To do:
Tally the lines below that hold the string "Example", and report the tally by itself.
•••••
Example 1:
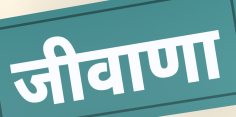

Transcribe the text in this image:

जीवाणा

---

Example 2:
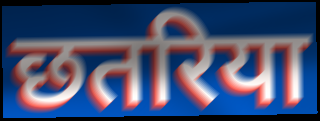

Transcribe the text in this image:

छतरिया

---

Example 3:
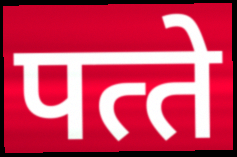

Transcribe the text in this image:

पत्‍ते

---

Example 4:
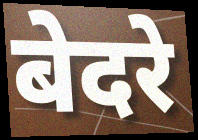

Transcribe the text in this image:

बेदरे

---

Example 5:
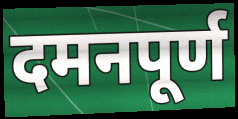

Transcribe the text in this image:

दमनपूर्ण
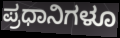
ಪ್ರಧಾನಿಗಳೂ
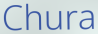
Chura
•••••
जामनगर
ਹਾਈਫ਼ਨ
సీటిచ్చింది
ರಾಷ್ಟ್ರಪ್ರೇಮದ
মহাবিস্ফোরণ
•••••
Answer space:
5